> [WRITTEN TASK]
Leaving out the pictures, transcribe all of the records faithfully.
• • • • •
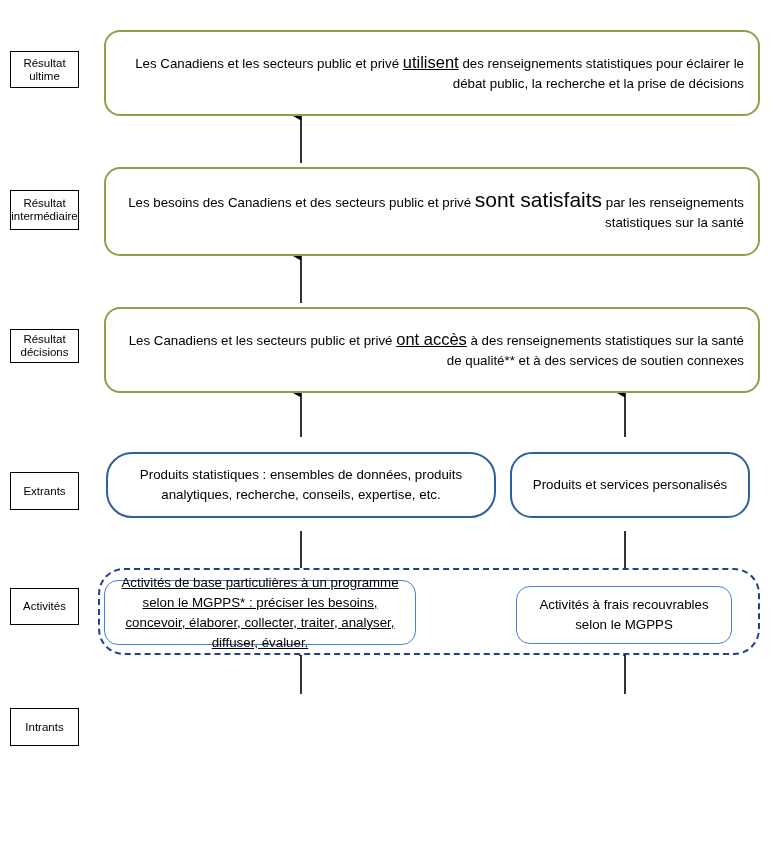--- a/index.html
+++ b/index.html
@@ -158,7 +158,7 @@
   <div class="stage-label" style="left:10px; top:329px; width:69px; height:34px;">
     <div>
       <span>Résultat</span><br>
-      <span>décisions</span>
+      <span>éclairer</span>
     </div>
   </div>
• • • • •
> [COMPLETED TASK]
--- a/index.html
+++ b/index.html
@@ -158,7 +158,7 @@
   <div class="stage-label" style="left:10px; top:329px; width:69px; height:34px;">
     <div>
       <span>Résultat</span><br>
-      <span>décisions</span>
+      <span>éclairer</span>
     </div>
   </div>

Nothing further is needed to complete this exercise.